Thread: Invalid byte sequence for encoding "UTF8"

Invalid byte sequence for encoding "UTF8"

From
"Neil Saunders"
Date:
Hi All,

I'm at temping to migrate a database from a Windows installation
(8.1.4) to a Linux installation (8.2.4). I've successfully migrated
the schema, but now am running in to difficulties importing the data.

For manageability, I've separated the schema from the reference data,
which is dumped separately with the following command:

pg_dump --encoding=UTF8 --username=postgres
--format=c -f c:\tvp_data\currencies.data --data-only --table=currencies tvclive

Due to short sightedness, the Windows database encoding is SQL_ASCII.
The production database is UTF8. This produced an error, so I tried
using the --encoding=UTF8 on the pg_dump command line, but to no
avail:

pg_restore: [archiver (db)] Error while PROCESSING TOC:
pg_restore: [archiver (db)] Error from TOC entry 2279; 0 253991651
TABLE DATA currencies postgres
pg_restore: [archiver (db)] COPY failed: ERROR:  invalid byte sequence
for encoding "UTF8": 0xe76169
HINT:  This error can also happen if the byte sequence does not match
the encoding expected by the server, which is controlled by
"client_encoding".
CONTEXT:  COPY currencies, line 159
WARNING: errors ignored on restore: 1

I'd appreciate any assistance anyone could offer me with this - It's
driving me nuts!

Cheers,

Neil.

Re: Invalid byte sequence for encoding "UTF8"

From
John DeSoi
Date:
You'll probably need to dump the database as SQL_ASCII (in text
format) and then use a program like iconv (http://en.wikipedia.org/
wiki/Iconv) to fix it so that it is valid UTF8.

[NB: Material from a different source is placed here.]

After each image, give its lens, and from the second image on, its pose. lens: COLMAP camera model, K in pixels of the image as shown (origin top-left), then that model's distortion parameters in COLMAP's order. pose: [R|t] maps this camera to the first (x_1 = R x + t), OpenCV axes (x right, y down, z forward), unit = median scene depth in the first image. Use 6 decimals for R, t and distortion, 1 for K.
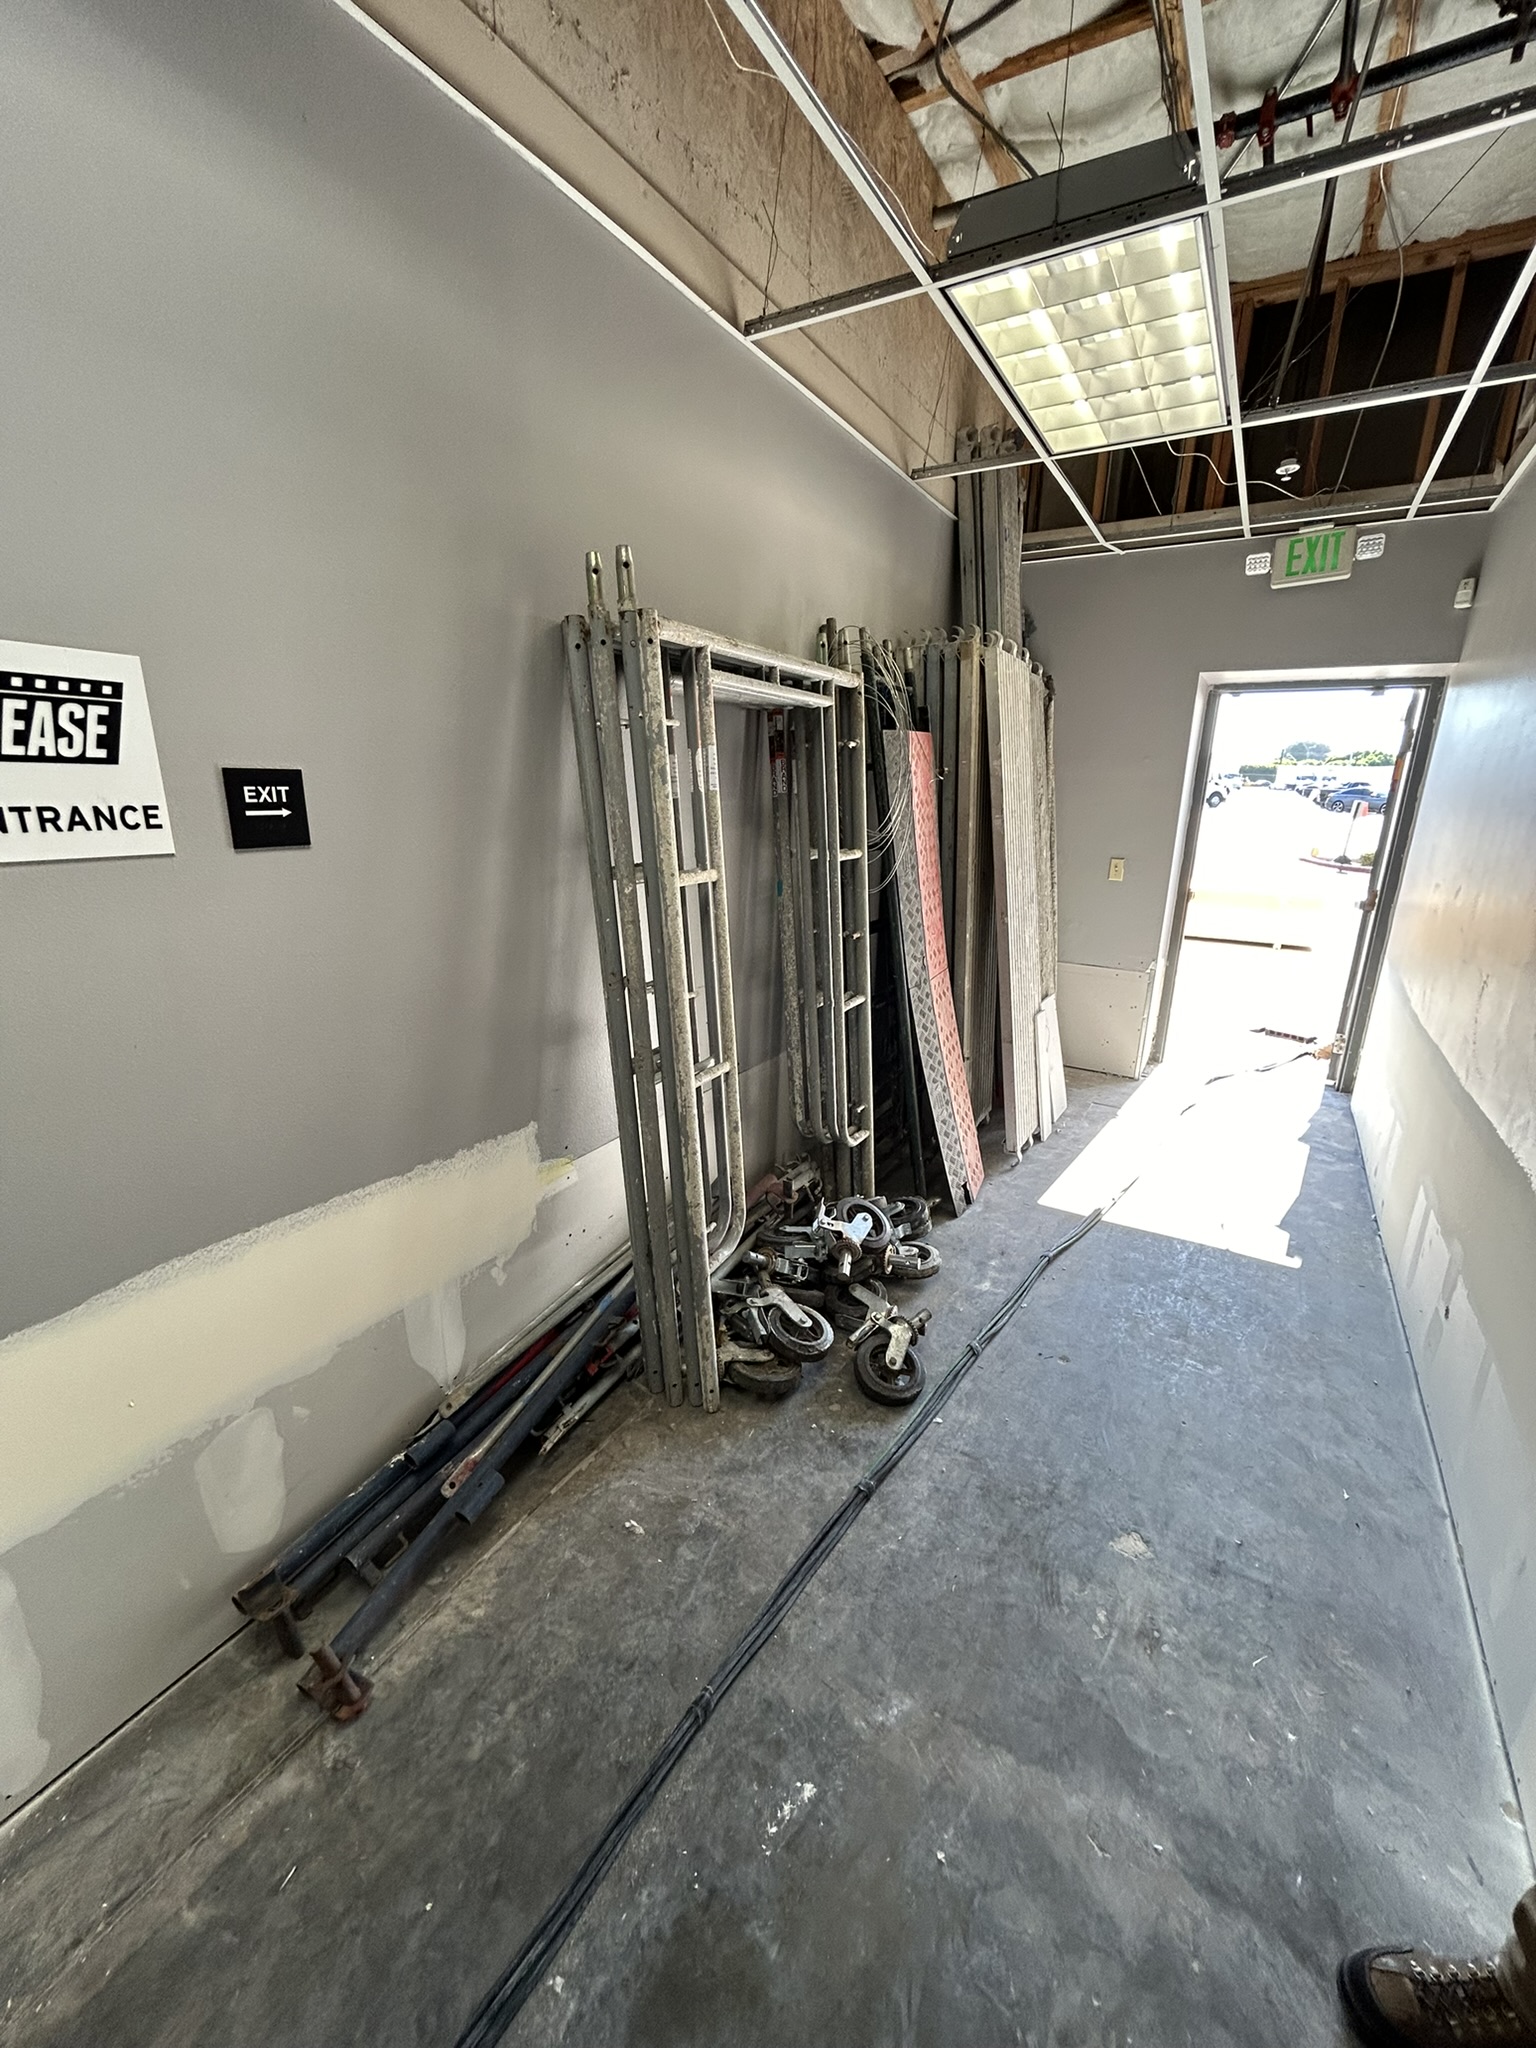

On May 14, 2007, at 5:23 PM, Neil Saunders wrote:

> I'm at temping to migrate a database from a Windows installation
> (8.1.4) to a Linux installation (8.2.4). I've successfully migrated
> the schema, but now am running in to difficulties importing the data.



John DeSoi, Ph.D.
http://pgedit.com/
Power Tools for PostgreSQL


Re: Invalid byte sequence for encoding "UTF8"

From
"Neil Saunders"
Date:
Excellent - Thanks John - I'll give that a crack.

Any idea why the --encoding flag didn't do this via pg_dump?

Thanks again,

Neil.

On 5/15/07, John DeSoi <desoi@pgedit.com> wrote:
> You'll probably need to dump the database as SQL_ASCII (in text
> format) and then use a program like iconv (http://en.wikipedia.org/
> wiki/Iconv) to fix it so that it is valid UTF8.
>
>
> On May 14, 2007, at 5:23 PM, Neil Saunders wrote:
>
> > I'm at temping to migrate a database from a Windows installation
> > (8.1.4) to a Linux installation (8.2.4). I've successfully migrated
> > the schema, but now am running in to difficulties importing the data.
>
>
>
> John DeSoi, Ph.D.
> http://pgedit.com/
> Power Tools for PostgreSQL
>
>

Re: Invalid byte sequence for encoding "UTF8"

From
John DeSoi
Date:
Hi Neil,

On May 15, 2007, at 5:51 PM, Neil Saunders wrote:

> Any idea why the --encoding flag didn't do this via pg_dump?


I'm not really sure. I supposed for one thing it might be difficult
to do the right thing going from SQL_ASCII to UTF8.

I had some issues with 8.0 -> 8.1 that I was able to fix with
something like this before dumping it:

update my_table set comments = translate(comments,  chr(169), 'c')
where comments like '%' || chr(169) || '%';



John DeSoi, Ph.D.
http://pgedit.com/
Power Tools for PostgreSQL